**Exercise description**
Could you output every record again, exactly as given?

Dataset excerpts
+-------+
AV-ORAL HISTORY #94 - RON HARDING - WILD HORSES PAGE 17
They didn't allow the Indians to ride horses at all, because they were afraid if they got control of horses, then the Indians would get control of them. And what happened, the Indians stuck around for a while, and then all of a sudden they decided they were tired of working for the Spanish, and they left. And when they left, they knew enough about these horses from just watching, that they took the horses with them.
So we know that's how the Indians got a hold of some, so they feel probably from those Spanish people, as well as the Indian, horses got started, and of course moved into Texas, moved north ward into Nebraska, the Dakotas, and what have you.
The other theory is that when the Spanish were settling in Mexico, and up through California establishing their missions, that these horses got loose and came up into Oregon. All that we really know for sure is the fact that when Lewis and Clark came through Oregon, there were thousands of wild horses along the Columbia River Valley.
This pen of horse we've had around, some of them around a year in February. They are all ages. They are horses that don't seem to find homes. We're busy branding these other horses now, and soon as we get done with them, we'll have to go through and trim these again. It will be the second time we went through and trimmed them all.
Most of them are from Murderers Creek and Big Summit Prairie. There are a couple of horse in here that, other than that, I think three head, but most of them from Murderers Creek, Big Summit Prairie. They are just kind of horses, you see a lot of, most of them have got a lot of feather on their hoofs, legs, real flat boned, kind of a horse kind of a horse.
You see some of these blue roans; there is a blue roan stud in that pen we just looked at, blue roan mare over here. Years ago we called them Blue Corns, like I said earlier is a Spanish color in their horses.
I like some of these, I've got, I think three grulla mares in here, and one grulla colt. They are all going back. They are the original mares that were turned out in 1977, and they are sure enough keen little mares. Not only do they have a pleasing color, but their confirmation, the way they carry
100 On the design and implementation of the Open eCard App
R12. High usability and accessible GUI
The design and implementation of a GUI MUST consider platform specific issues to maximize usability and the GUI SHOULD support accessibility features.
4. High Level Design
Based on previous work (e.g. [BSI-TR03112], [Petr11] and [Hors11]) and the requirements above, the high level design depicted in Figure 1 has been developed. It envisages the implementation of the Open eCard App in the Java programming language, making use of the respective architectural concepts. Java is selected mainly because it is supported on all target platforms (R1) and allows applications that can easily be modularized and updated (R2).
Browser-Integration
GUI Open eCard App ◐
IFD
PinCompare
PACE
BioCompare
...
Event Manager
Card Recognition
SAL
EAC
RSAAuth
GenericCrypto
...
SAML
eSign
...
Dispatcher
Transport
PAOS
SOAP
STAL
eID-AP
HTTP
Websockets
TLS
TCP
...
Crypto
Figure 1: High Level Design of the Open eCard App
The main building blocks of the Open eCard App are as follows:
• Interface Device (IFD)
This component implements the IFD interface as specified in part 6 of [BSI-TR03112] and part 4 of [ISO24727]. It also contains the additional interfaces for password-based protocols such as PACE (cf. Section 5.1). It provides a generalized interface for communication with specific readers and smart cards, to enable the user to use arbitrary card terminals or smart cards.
+-------+
**Response**
AV-ORAL HISTORY #94 - RON HARDING - WILD HORSES PAGE 17
They didn't allow the Indians to ride horses at all, because they were afraid if they got control of horses, then the Indians would get control of them. And what happened, the Indians stuck around for a while, and then all of a sudden they decided they were tired of working for the Spanish, and they left. And when they left, they knew enough about these horses from just watching, that they took the horses with them.
So we know that's how the Indians got a hold of some, so they feel probably from those Spanish people, as well as the Indian, horses got started, and of course moved into Texas, moved north ward into Nebraska, the Dakotas, and what have you.
The other theory is that when the Spanish were settling in Mexico, and up through California establishing their missions, that these horses got loose and came up into Oregon. All that we really know for sure is the fact that when Lewis and Clark came through Oregon, there were thousands of wild horses along the Columbia River Valley.
This pen of horse we've had around, some of them around a year in February. They are all ages. They are horses that don't seem to find homes. We're busy branding these other horses now, and soon as we get done with them, we'll have to go through and trim these again. It will be the second time we went through and trimmed them all.
Most of them are from Murderers Creek and Big Summit Prairie. There are a couple of horse in here that, other than that, I think three head, but most of them from Murderers Creek, Big Summit Prairie. They are just kind of horses, you see a lot of, most of them have got a lot of feather on their hoofs, legs, real flat boned, kind of a horse kind of a horse.
You see some of these blue roans; there is a blue roan stud in that pen we just looked at, blue roan mare over here. Years ago we called them Blue Corns, like I said earlier is a Spanish color in their horses.
I like some of these, I've got, I think three grulla mares in here, and one grulla colt. They are all going back. They are the original mares that were turned out in 1977, and they are sure enough keen little mares. Not only do they have a pleasing color, but their confirmation, the way they carry
100 On the design and implementation of the Open eCard App
R12. High usability and accessible GUI
The design and implementation of a GUI MUST consider platform specific issues to maximize usability and the GUI SHOULD support accessibility features.
4. High Level Design
Based on previous work (e.g. [BSI-TR03112], [Petr11] and [Hors11]) and the requirements above, the high level design depicted in Figure 1 has been developed. It envisages the implementation of the Open eCard App in the Java programming language, making use of the respective architectural concepts. Java is selected mainly because it is supported on all target platforms (R1) and allows applications that can easily be modularized and updated (R2).
Browser-Integration
GUI Open eCard App ◐
IFD
PinCompare
PACE
BioCompare
...
Event Manager
Card Recognition
SAL
EAC
RSAAuth
GenericCrypto
...
SAML
eSign
...
Dispatcher
Transport
PAOS
SOAP
STAL
eID-AP
HTTP
Websockets
TLS
TCP
...
Crypto
Figure 1: High Level Design of the Open eCard App
The main building blocks of the Open eCard App are as follows:
• Interface Device (IFD)
This component implements the IFD interface as specified in part 6 of [BSI-TR03112] and part 4 of [ISO24727]. It also contains the additional interfaces for password-based protocols such as PACE (cf. Section 5.1). It provides a generalized interface for communication with specific readers and smart cards, to enable the user to use arbitrary card terminals or smart cards.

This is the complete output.